Trials and Triumphs, 1974-76: The Struggle for Recognition of VCU’s first Gay Student Group
Tuesday October 4 at noon
Cabell Library Lecture Hall, 901 Park Avenue
Current VCU faculty and students who have been exploring this dramatic episode will tell the story of what prompted the lawsuit against VCU’s Board of Visitors, and the twists and turns leading to eventual victory in 1976. A panel of alumni, including the first two spokespersons for GAS, will then share their memories of that struggle and of life for LGBTQ students in the 70s.
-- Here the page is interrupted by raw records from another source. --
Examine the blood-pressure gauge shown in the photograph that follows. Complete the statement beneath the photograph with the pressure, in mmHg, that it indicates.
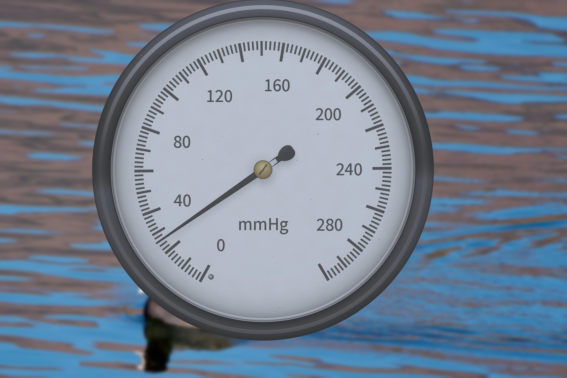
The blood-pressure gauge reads 26 mmHg
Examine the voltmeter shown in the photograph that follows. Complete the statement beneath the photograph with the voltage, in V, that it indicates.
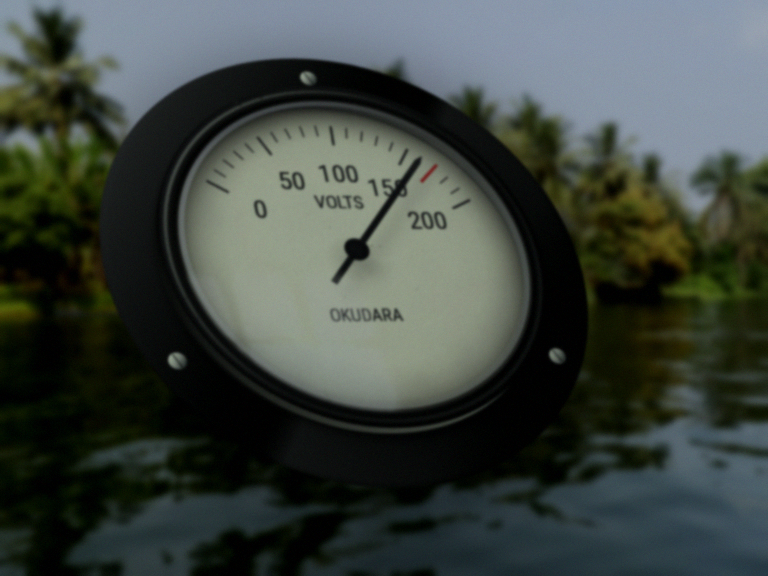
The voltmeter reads 160 V
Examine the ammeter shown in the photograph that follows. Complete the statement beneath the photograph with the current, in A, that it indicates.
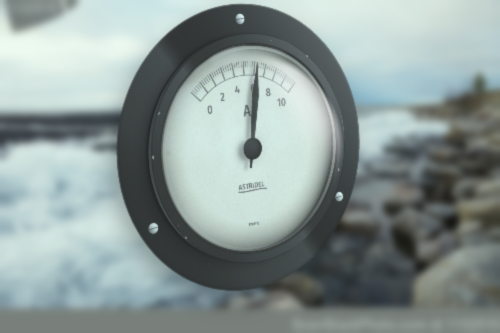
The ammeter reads 6 A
This event will be followed by a reception and then the 2016 Burnside / Watstein LGBTQ Awards Ceremony at 3pm.
Dr. Marc Stein
Jamie and Phyllis Pasker Professor of History, San Francisco State University
Thursday October 13 at 4pm
Richmond Salons I & 2, University Student Commons, 907 Floyd Avenue
Students, Sodomy, and the State: LGBT Campus Struggles in the 1970s
A Conversation with Billie Jean King
Thursday October 27 at 6pm
If through her words and deeds one woman can truly make a difference for thousands of others in change-making ways, then that singular individual would be Billie Jean King. Named one of the “100 Most Important Americans of the 20th Century” by Life and a 2009 recipient of the Presidential Medal of Freedom, King is a pioneer for equality, and the advancement of women and LGBTQ people.
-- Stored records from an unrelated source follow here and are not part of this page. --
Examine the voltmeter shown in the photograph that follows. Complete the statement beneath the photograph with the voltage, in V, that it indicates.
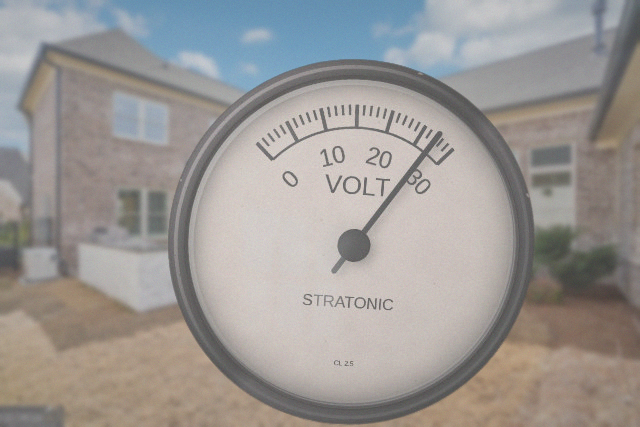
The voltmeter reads 27 V
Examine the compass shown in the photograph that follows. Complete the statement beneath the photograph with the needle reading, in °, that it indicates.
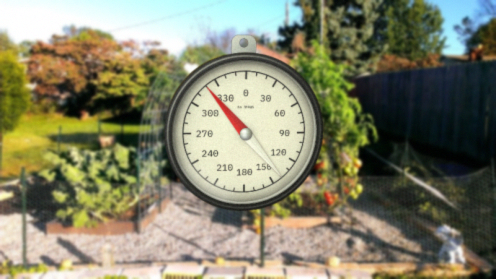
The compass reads 320 °
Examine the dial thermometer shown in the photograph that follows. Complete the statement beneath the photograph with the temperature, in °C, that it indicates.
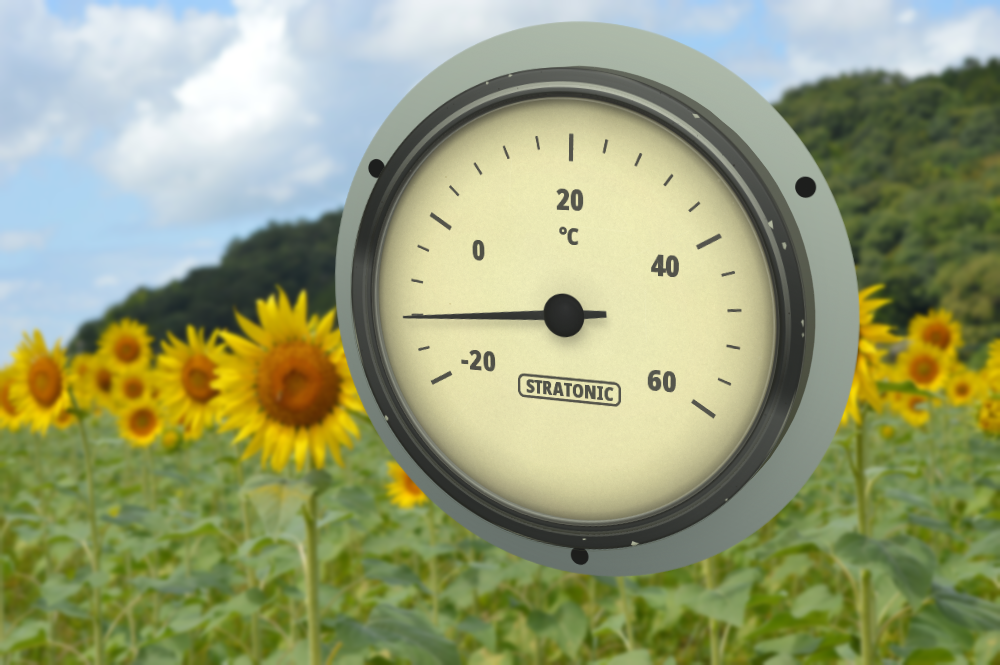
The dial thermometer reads -12 °C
“I don’t think there’s any question that the two most significant cultural athletic figures of the twentieth century are Jackie Robinson and Billie Jean King.” — Frank Deford, American sportswriter
King, who has won an astounding 39 Grand Slam titles during her career, blazed trails for women everywhere in 1970 when she became one of nine players to break away from the tennis establishment and accept a one dollar contract from tennis promoter Gladys Heldman to compete in the newly created Virginia Slims Series. The revolt led to the birth of women’s pro tennis and the formation of the Women’s Tennis Association.
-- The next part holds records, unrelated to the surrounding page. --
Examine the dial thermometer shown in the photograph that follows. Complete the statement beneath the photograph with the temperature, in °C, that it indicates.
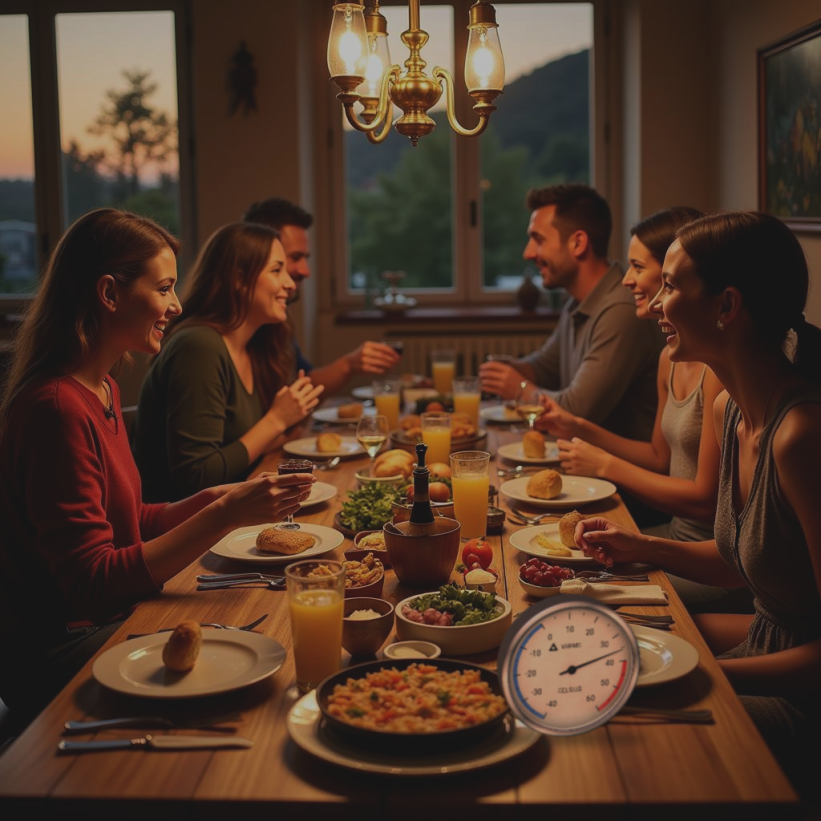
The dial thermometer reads 35 °C
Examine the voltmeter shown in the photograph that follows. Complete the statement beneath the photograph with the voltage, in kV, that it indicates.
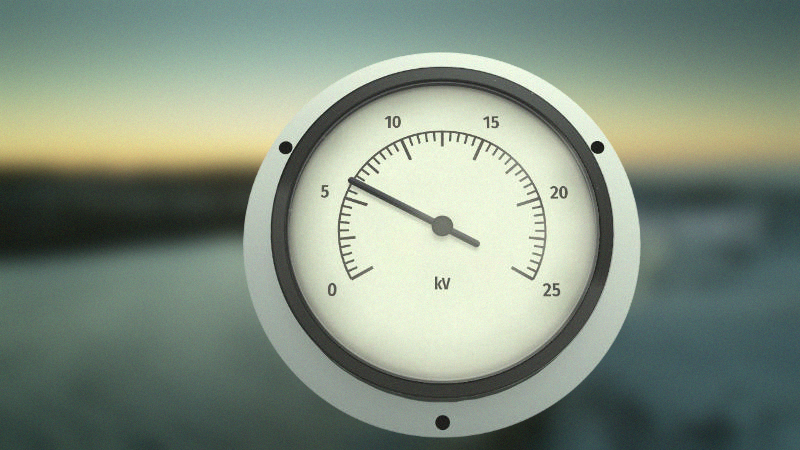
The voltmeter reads 6 kV
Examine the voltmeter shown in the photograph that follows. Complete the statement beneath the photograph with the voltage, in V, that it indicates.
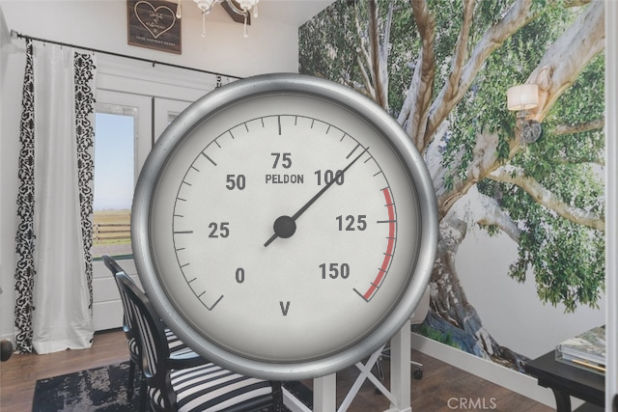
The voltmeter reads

In 1973, King produced one of the greatest moments in sports history when she defeated Bobby Riggs in the Battle of the Sexes. In 2008, she authored Pressure is a Privilege: Lessons I’ve Learned from Life and the Battle of the Sexes to commemorate the 35th anniversary of that historic match.
In 1974, she co-founded World Team Tennis, the revolutionary co-ed professional tennis league, and the Women’s Sports Foundation. In 2006, the National Tennis Center, home of the US Open, was renamed the USTA Billie Jean King National Tennis Center in honor of her accomplishments on and off the court.
King was outed in 1981 and lost all of her endorsements and sponsorships overnight. Over her career she has been a tireless advocate for LGBTQ people as well as for women in sports and society. King has created new inroads for women and LGBTQ people in and out of sports throughout her legendary career, and she continues to make her mark today as her enduring accomplishments reverberate far beyond the tennis courts.